• **WHAT TO PRODUCE**:
Nothing in the entries may be altered; copy them in full.

** Opening RECORDS PROVIDED block **

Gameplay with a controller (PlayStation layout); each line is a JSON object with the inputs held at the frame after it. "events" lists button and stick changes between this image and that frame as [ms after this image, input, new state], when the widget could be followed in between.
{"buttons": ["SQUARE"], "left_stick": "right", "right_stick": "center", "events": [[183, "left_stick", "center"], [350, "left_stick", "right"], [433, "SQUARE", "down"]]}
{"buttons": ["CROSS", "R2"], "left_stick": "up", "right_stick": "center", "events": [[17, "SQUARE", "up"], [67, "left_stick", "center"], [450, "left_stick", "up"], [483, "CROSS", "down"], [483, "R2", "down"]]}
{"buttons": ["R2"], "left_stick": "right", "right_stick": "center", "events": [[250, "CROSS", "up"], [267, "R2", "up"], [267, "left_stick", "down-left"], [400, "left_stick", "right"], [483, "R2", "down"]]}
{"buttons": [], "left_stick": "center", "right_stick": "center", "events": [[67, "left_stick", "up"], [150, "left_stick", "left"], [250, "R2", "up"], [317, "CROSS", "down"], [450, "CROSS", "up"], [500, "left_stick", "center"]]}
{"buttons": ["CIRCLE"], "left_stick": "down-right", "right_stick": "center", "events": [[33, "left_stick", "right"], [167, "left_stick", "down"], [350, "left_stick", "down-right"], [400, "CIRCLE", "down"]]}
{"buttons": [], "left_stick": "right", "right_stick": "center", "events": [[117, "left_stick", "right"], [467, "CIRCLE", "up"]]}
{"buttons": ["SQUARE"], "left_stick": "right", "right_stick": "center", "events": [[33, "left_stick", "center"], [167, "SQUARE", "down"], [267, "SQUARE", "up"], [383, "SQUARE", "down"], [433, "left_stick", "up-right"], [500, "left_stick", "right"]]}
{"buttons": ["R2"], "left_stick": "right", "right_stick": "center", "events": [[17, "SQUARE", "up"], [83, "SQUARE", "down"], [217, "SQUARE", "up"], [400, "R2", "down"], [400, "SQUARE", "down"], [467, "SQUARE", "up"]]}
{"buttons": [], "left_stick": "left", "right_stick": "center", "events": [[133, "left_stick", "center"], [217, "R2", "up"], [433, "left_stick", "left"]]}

** Closing RECORDS PROVIDED block **

• **TASK OUTPUT**:
Gameplay with a controller (PlayStation layout); each line is a JSON object with the inputs held at the frame after it. "events" lists button and stick changes between this image and that frame as [ms after this image, input, new state], when the widget could be followed in between.
{"buttons": ["SQUARE"], "left_stick": "right", "right_stick": "center", "events": [[183, "left_stick", "center"], [350, "left_stick", "right"], [433, "SQUARE", "down"]]}
{"buttons": ["CROSS", "R2"], "left_stick": "up", "right_stick": "center", "events": [[17, "SQUARE", "up"], [67, "left_stick", "center"], [450, "left_stick", "up"], [483, "CROSS", "down"], [483, "R2", "down"]]}
{"buttons": ["R2"], "left_stick": "right", "right_stick": "center", "events": [[250, "CROSS", "up"], [267, "R2", "up"], [267, "left_stick", "down-left"], [400, "left_stick", "right"], [483, "R2", "down"]]}
{"buttons": [], "left_stick": "center", "right_stick": "center", "events": [[67, "left_stick", "up"], [150, "left_stick", "left"], [250, "R2", "up"], [317, "CROSS", "down"], [450, "CROSS", "up"], [500, "left_stick", "center"]]}
{"buttons": ["CIRCLE"], "left_stick": "down-right", "right_stick": "center", "events": [[33, "left_stick", "right"], [167, "left_stick", "down"], [350, "left_stick", "down-right"], [400, "CIRCLE", "down"]]}
{"buttons": [], "left_stick": "right", "right_stick": "center", "events": [[117, "left_stick", "right"], [467, "CIRCLE", "up"]]}
{"buttons": ["SQUARE"], "left_stick": "right", "right_stick": "center", "events": [[33, "left_stick", "center"], [167, "SQUARE", "down"], [267, "SQUARE", "up"], [383, "SQUARE", "down"], [433, "left_stick", "up-right"], [500, "left_stick", "right"]]}
{"buttons": ["R2"], "left_stick": "right", "right_stick": "center", "events": [[17, "SQUARE", "up"], [83, "SQUARE", "down"], [217, "SQUARE", "up"], [400, "R2", "down"], [400, "SQUARE", "down"], [467, "SQUARE", "up"]]}
{"buttons": [], "left_stick": "left", "right_stick": "center", "events": [[133, "left_stick", "center"], [217, "R2", "up"], [433, "left_stick", "left"]]}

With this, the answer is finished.